MARCH 10, 2010: Mengo Backs Anti-Museveni ICC Petition

Mengo Backs Anti-Museveni ICC Petition

SOURCE: Observer

By Edris Kiggundu

The Mengo establishment has supported a recent petition lodged with The Hague-based International Criminal Court (ICC), seeking the indictment of President Museveni over the September 2009 riot killings in Kampala and parts of Buganda.
The petition was filed last week by youths affiliated to the Inter-Party Cooperation (IPC). Under The Hague-based ICC's complementality principle, it can only intervene if there are no national proceedings against those responsible for the crimes.

The youths in their petition want President Museveni and two other senior Army officials indicted for the killing of "42 people" during the September riots. Government's official account put the number of fatalities at 27.

Charles Peter Mayiga, Mengo's minister for Information, told The Observer that the ICC petition was needed, if anything, to re-affirm that people's rights should not be trampled upon by an authoritarian regime.

"We are very keen on matters of human rights so we support anybody who comes up to defend them like the youths have done by going to the ICC," Mayiga said.

He added that probably an ICC investigation would bring out the truth and clear the air as to whether the riots were instigated by Mengo as the central government has often alleged or not.

Asked whether Mengo had made an input in the petition, Mayiga said no, although some members of Nkobazambogo, a youth organisation linked to Mengo, were part of the group that drafted it.

The deputy Attorney General, Fred Ruhindi, said he could not comment about the petition because he had not looked at it. Moses Adriko, a former president of the Uganda Law Society said he did not think the petition will materialize into anything.

"I know that the court [ICC] has no jurisdiction to hear some of those charges," he told The Observer. He added that had it been genocide or war crimes, probably the court would have listened.

The September killings were triggered by government's refusal to allow Kabaka Ronald Muwenda Mutebi to tour Kayunga District, a region constitutionally under his jurisdiction.

In retaliation, some angry people, mainly youths in several urban areas of Buganda, rioted for three days, destroying property and assaulting some people. The main battleground was in Kampala where the Police and other security agencies first fired teargas at the rioters before resorting to live bullets.

Up to 800 youths were arrested and some media houses, including Buganda's CBS radio, switched off air for allegedly instigating the violence.
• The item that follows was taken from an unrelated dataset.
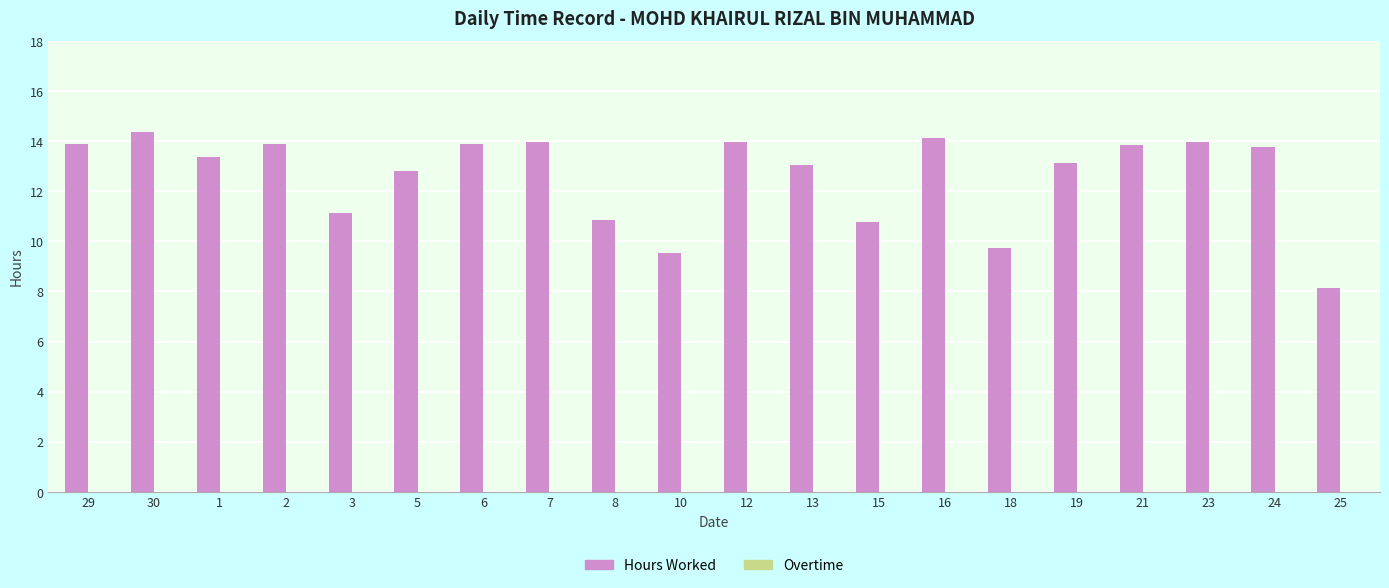

What is the label of the 3rd bar from the left?

1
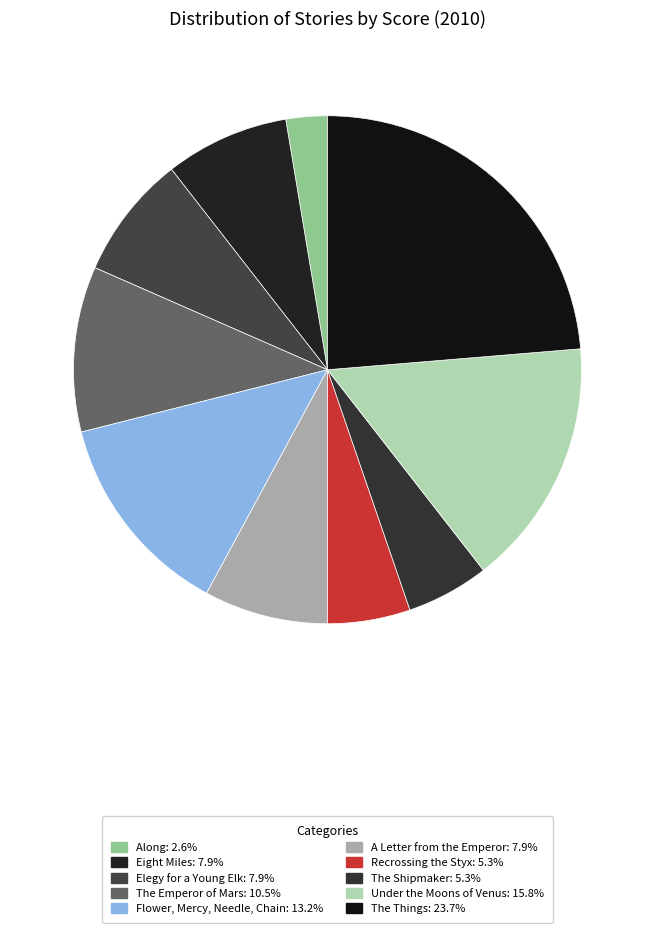

What percentage is the Recrossing the Styx slice, to the nearest percent?

5%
Other affected media houses - Radio Sapientia, Ssuubi FM and Akaboozi Ku Bbiri - have since been re-opened, but CBS remains off air.

The government preferred terrorism charges against some of the suspects, particularly those linked to the burning of Nateete Police Station, meaning they are still serving the mandatory 180 days on remand.

Relations between Mengo and the central government have dipped since the riots despite the fact that President Museveni and Kabaka Ronald Mutebi met soon after to calm the tensions.

Mengo recently threatened to evict the government from the Kigo Prison land unless it is given Shs 18 billion by the state as compensation, for illegally occupying the land, a matter that has since been contested in court.

The ICC is expected to respond to the petition before the end of this week. Francis Mwijukye, one of the architects and a signatory to the petition, told us that they had gotten confirmation from The Hague that the matter would be looked into and a preliminary response given before the end of the week.

"Our envoy who delivered the petition to the ICC has made contact with [Luis Moreno] Ocampo (the prosecutor) who has assured him that he will get back to us," Mwijukye told The Observer last week.

Ocampo is the Prosecutor of the ICC, whose duty it is to prosecute individuals suspected of committing genocide, crimes against humanity, war crimes, and crime of aggression.

President Museveni, the Chief of Defence Forces, Gen. Aronda Nyakairima, and the Inspector General of Police, Maj. Gen. Kale Kayihura, are the petitioners' main targets.

In the petition, the youths claim that the three individuals ordered the security forces to "shoot to kill or maim" the rioters. They are alleged to have ordered the use of live ammunition against unarmed civilians.

The petition states that the trio showed neither remorse nor regret over the deaths. According to Mwijukye, the petition serves to show that no Ugandan is above the law, and to warn security and military officers against misusing their authority.

Mwijukye added that the petitioners hope that if their petition is successfully investigated, it will act as a blueprint for security officials and political leaders' conduct in the run-up to the 2011 elections.

"Time is up for those who have been acting arrogantly and calling upon the Police to shoot to maim," he said.

The petition is also copied to the United States Congress, the United Nations Security Council, the African Union, and the East African Community.